First Amendment Provides Short Help

Average block times across the network were running at around 9.88 minutes during the transition – a touch faster than Bitcoin’s 10-minute target – which helped produce a slight drop in difficulty. That gap means the protocol briefly exposed a bottleneck for miners, because blocks were being produced faster than expected.

Reports noted that, even with this dip, the difficulty remains high compared to previous years and miners’ margins are under pressure following hardware investment in 2024 by half and heavy in 2025. Some miners reported less returns as the hash rate softened and energy and equipment costs remained high. A drop to 146.4T offers a short window of relief, not a reversal.

Source: CoinWarz

Next Fix Expected January 22nd

Based on estimates by CoinWarz and other trackers, the next difficulty calculation is expected to be on January 22, 2026, with a possible increase to 148 trillion as the average block times move back to the 10-minute target. If that pattern holds, the relief in difficulty will be short-lived and competition between miners may increase again.

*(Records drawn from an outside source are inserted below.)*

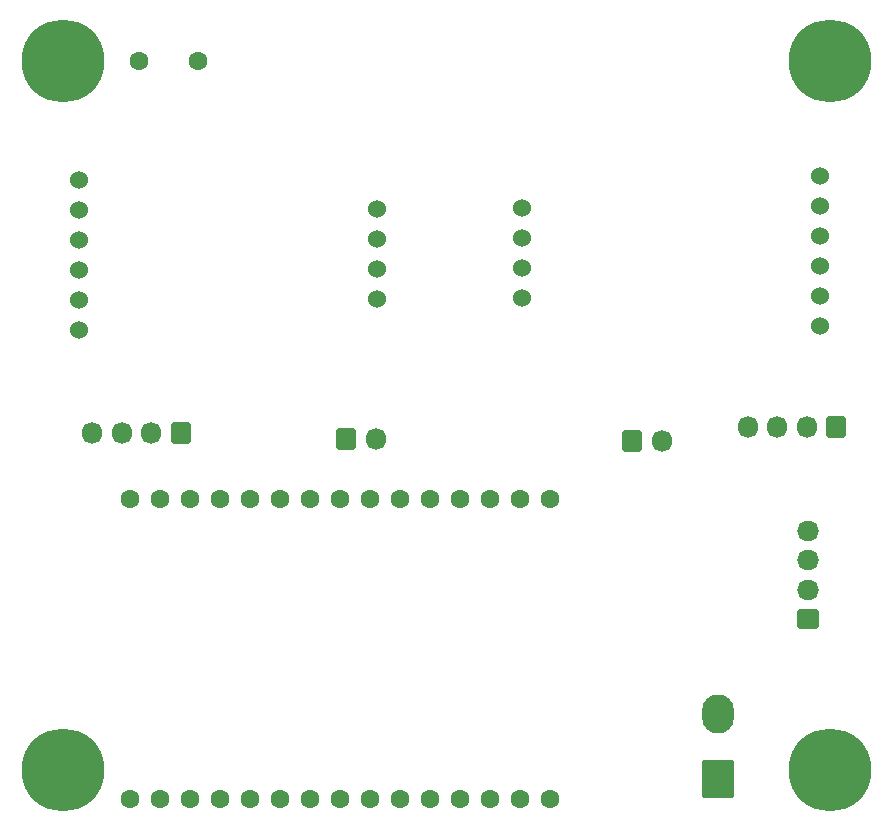
<source format=gbr>
%TF.GenerationSoftware,KiCad,Pcbnew,8.0.8*%
%TF.CreationDate,2025-06-20T17:38:55+09:00*%
%TF.ProjectId,4thfloor_pole,34746866-6c6f-46f7-925f-706f6c652e6b,rev?*%
%TF.SameCoordinates,Original*%
%TF.FileFunction,Soldermask,Top*%
%TF.FilePolarity,Negative*%
%FSLAX46Y46*%
G04 Gerber Fmt 4.6, Leading zero omitted, Abs format (unit mm)*
G04 Created by KiCad (PCBNEW 8.0.8) date 2025-06-20 17:38:55*
%MOMM*%
%LPD*%
G01*
G04 APERTURE LIST*
G04 Aperture macros list*
%AMRoundRect*
0 Rectangle with rounded corners*
0 $1 Rounding radius*
0 $2 $3 $4 $5 $6 $7 $8 $9 X,Y pos of 4 corners*
0 Add a 4 corners polygon primitive as box body*
4,1,4,$2,$3,$4,$5,$6,$7,$8,$9,$2,$3,0*
0 Add four circle primitives for the rounded corners*
1,1,$1+$1,$2,$3*
1,1,$1+$1,$4,$5*
1,1,$1+$1,$6,$7*
1,1,$1+$1,$8,$9*
0 Add four rect primitives between the rounded corners*
20,1,$1+$1,$2,$3,$4,$5,0*
20,1,$1+$1,$4,$5,$6,$7,0*
20,1,$1+$1,$6,$7,$8,$9,0*
20,1,$1+$1,$8,$9,$2,$3,0*%
G04 Aperture macros list end*
%ADD10O,1.700000X1.850000*%
%ADD11RoundRect,0.250000X-0.600000X-0.675000X0.600000X-0.675000X0.600000X0.675000X-0.600000X0.675000X0*%
%ADD12RoundRect,0.250001X1.099999X1.399999X-1.099999X1.399999X-1.099999X-1.399999X1.099999X-1.399999X0*%
%ADD13O,2.700000X3.300000*%
%ADD14C,7.000000*%
%ADD15C,1.524000*%
%ADD16RoundRect,0.250000X0.600000X0.675000X-0.600000X0.675000X-0.600000X-0.675000X0.600000X-0.675000X0*%
%ADD17RoundRect,0.250000X0.675000X-0.600000X0.675000X0.600000X-0.675000X0.600000X-0.675000X-0.600000X0*%
%ADD18O,1.850000X1.700000*%
%ADD19C,1.600000*%
G04 APERTURE END LIST*
D10*
%TO.C,J6*%
X244750000Y-92150000D03*
D11*
X242250000Y-92150000D03*
%TD*%
D12*
%TO.C,J5*%
X249500000Y-120750000D03*
D13*
X249500000Y-115250000D03*
%TD*%
D14*
%TO.C,H4*%
X259000000Y-120000000D03*
%TD*%
%TO.C,H3*%
X194000000Y-120000000D03*
%TD*%
%TO.C,H2*%
X259000000Y-60000000D03*
%TD*%
D15*
%TO.C,U2*%
X232900000Y-80025000D03*
X232900000Y-77485000D03*
X232900000Y-74945000D03*
X232900000Y-72405000D03*
X258100000Y-82405000D03*
X258100000Y-79865000D03*
X258100000Y-77325000D03*
X258100000Y-74785000D03*
X258100000Y-72245000D03*
X258100000Y-69705000D03*
%TD*%
%TO.C,U1*%
X220600000Y-72475000D03*
X220600000Y-75015000D03*
X220600000Y-77555000D03*
X220600000Y-80095000D03*
X195400000Y-70095000D03*
X195400000Y-72635000D03*
X195400000Y-75175000D03*
X195400000Y-77715000D03*
X195400000Y-80255000D03*
X195400000Y-82795000D03*
%TD*%
D10*
%TO.C,J4*%
X220500000Y-92000000D03*
D11*
X218000000Y-92000000D03*
%TD*%
D16*
%TO.C,J3*%
X259500000Y-91000000D03*
D10*
X257000000Y-91000000D03*
X254500000Y-91000000D03*
X252000000Y-91000000D03*
%TD*%
%TO.C,J2*%
X196500000Y-91500000D03*
X199000000Y-91500000D03*
X201500000Y-91500000D03*
D16*
X204000000Y-91500000D03*
%TD*%
D17*
%TO.C,J1*%
X257150000Y-107250000D03*
D18*
X257150000Y-104750000D03*
X257150000Y-102250000D03*
X257150000Y-99750000D03*
%TD*%
D14*
%TO.C,H1*%
X194000000Y-60000000D03*
%TD*%
D19*
%TO.C,C1*%
X200500000Y-60000000D03*
X205500000Y-60000000D03*
%TD*%
%TO.C,MOD1*%
X232706806Y-122432022D03*
X232706806Y-97032022D03*
X235246806Y-97032022D03*
X199686806Y-122432022D03*
X202226806Y-122432022D03*
X204766806Y-122432022D03*
X207306806Y-122432022D03*
X209846806Y-122432022D03*
X212386806Y-122432022D03*
X214926806Y-122432022D03*
X217466806Y-122432022D03*
X220006806Y-122432022D03*
X222546806Y-122432022D03*
X225086806Y-122432022D03*
X227626806Y-122432022D03*
X235246806Y-122432022D03*
X230166806Y-122432022D03*
X230166806Y-97032022D03*
X227626806Y-97032022D03*
X225086806Y-97032022D03*
X222546806Y-97032022D03*
X220006806Y-97032022D03*
X217466806Y-97032022D03*
X214926806Y-97032022D03*
X212386806Y-97032022D03*
X209846806Y-97032022D03*
X207306806Y-97032022D03*
X204766806Y-97032022D03*
X202226806Y-97032022D03*
X199686806Y-97032022D03*
%TD*%
M02*

</source>
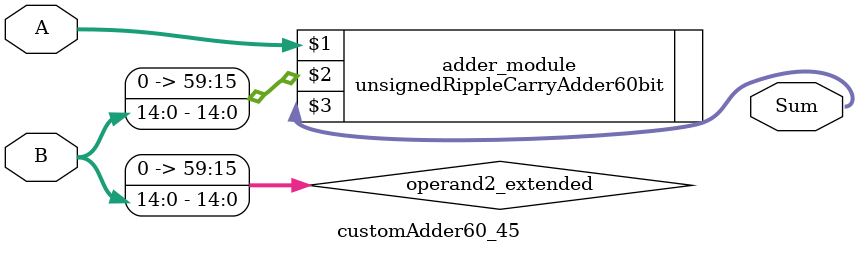
<source format=v>
module customAdder60_45(
                        input [59 : 0] A,
                        input [14 : 0] B,
                        
                        output [60 : 0] Sum
                );

        wire [59 : 0] operand2_extended;
        
        assign operand2_extended =  {45'b0, B};
        
        unsignedRippleCarryAdder60bit adder_module(
            A,
            operand2_extended,
            Sum
        );
        
        endmodule
        
</source>
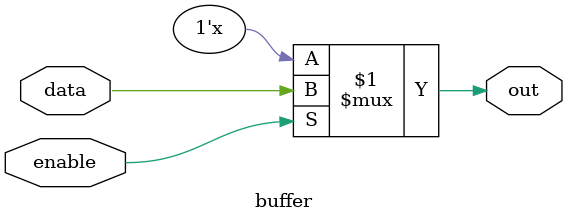
<source format=v>
module 	tercera_prueba
(
    input    data1,data2,
    input		enable,
    output		out
    // Outputs
) ;


buffer 	b1(data1,enable, out);
buffer 	b2(data2,~enable, out);


endmodule


module 	buffer(data,  enable, out);
input		data;
input		enable;
output	 	out;

wire		out;

assign	#1 out = (enable) ? data : 1'bz;

endmodule 
// instanciar buffer


</source>
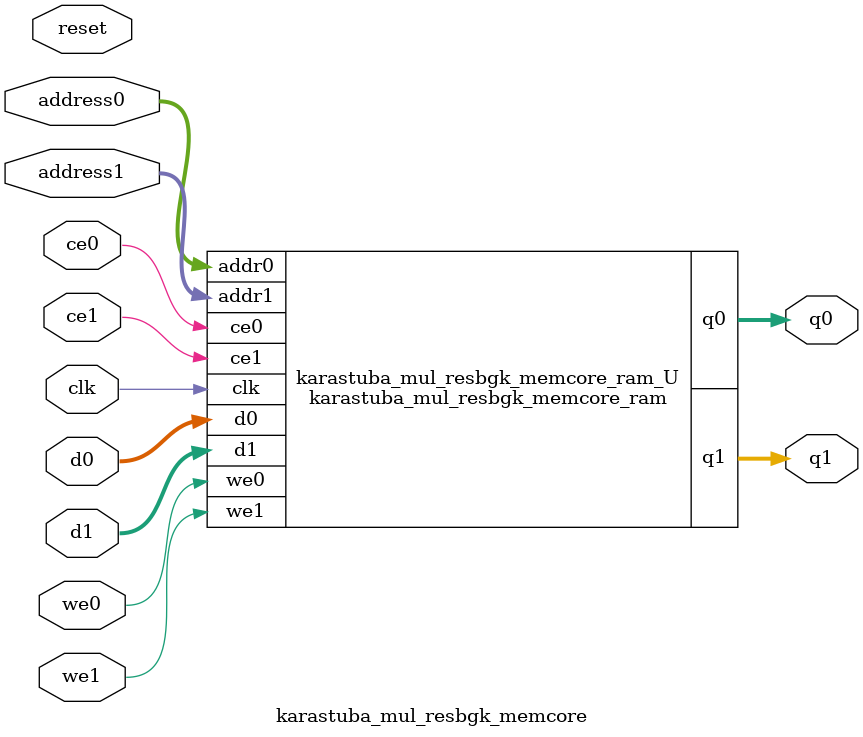
<source format=v>
`timescale 1 ns / 1 ps
module karastuba_mul_resbgk_memcore_ram (addr0, ce0, d0, we0, q0, addr1, ce1, d1, we1, q1,  clk);

parameter DWIDTH = 64;
parameter AWIDTH = 8;
parameter MEM_SIZE = 256;

input[AWIDTH-1:0] addr0;
input ce0;
input[DWIDTH-1:0] d0;
input we0;
output reg[DWIDTH-1:0] q0;
input[AWIDTH-1:0] addr1;
input ce1;
input[DWIDTH-1:0] d1;
input we1;
output reg[DWIDTH-1:0] q1;
input clk;

(* ram_style = "block" *)reg [DWIDTH-1:0] ram[0:MEM_SIZE-1];




always @(posedge clk)  
begin 
    if (ce0) begin
        if (we0) 
            ram[addr0] <= d0; 
        q0 <= ram[addr0];
    end
end


always @(posedge clk)  
begin 
    if (ce1) begin
        if (we1) 
            ram[addr1] <= d1; 
        q1 <= ram[addr1];
    end
end


endmodule

`timescale 1 ns / 1 ps
module karastuba_mul_resbgk_memcore(
    reset,
    clk,
    address0,
    ce0,
    we0,
    d0,
    q0,
    address1,
    ce1,
    we1,
    d1,
    q1);

parameter DataWidth = 32'd64;
parameter AddressRange = 32'd256;
parameter AddressWidth = 32'd8;
input reset;
input clk;
input[AddressWidth - 1:0] address0;
input ce0;
input we0;
input[DataWidth - 1:0] d0;
output[DataWidth - 1:0] q0;
input[AddressWidth - 1:0] address1;
input ce1;
input we1;
input[DataWidth - 1:0] d1;
output[DataWidth - 1:0] q1;



karastuba_mul_resbgk_memcore_ram karastuba_mul_resbgk_memcore_ram_U(
    .clk( clk ),
    .addr0( address0 ),
    .ce0( ce0 ),
    .we0( we0 ),
    .d0( d0 ),
    .q0( q0 ),
    .addr1( address1 ),
    .ce1( ce1 ),
    .we1( we1 ),
    .d1( d1 ),
    .q1( q1 ));

endmodule


</source>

BTCUSD is currently trading at $90,809. Chart: TradingView

Why Number Matters

The difficulty is a built-in mechanism of the protocol to keep block production stable: it changes every two weeks (2016 blocks) to match the amount of computing power protecting the chain. When more hash power joins, the difficulty increases; when it falls or the blocks come too fast, the difficulty is easy. These changes affect how quickly miners get blocks and how much work they have to do to earn rewards.

Miners will watch the trends of hash rate, energy cost, and Bitcoin price because those factors determine the profit in the days after the correction. Markets, on the other hand, tend to take these technical changes in stride, but sustained movements in difficulty or hash power can indicate broader changes in miners’ behavior that may impact supply volatility over time.

According to the latest report, the first correction of January reduced the difficulty to 146.4T and came as average block times of 9.88 minutes. Estimates point to a possible increase by January 22 to around 148.20T if conditions change as expected. Observers say the change provides temporary breathing space for miners but does not remove the financial pressures many face in 2025.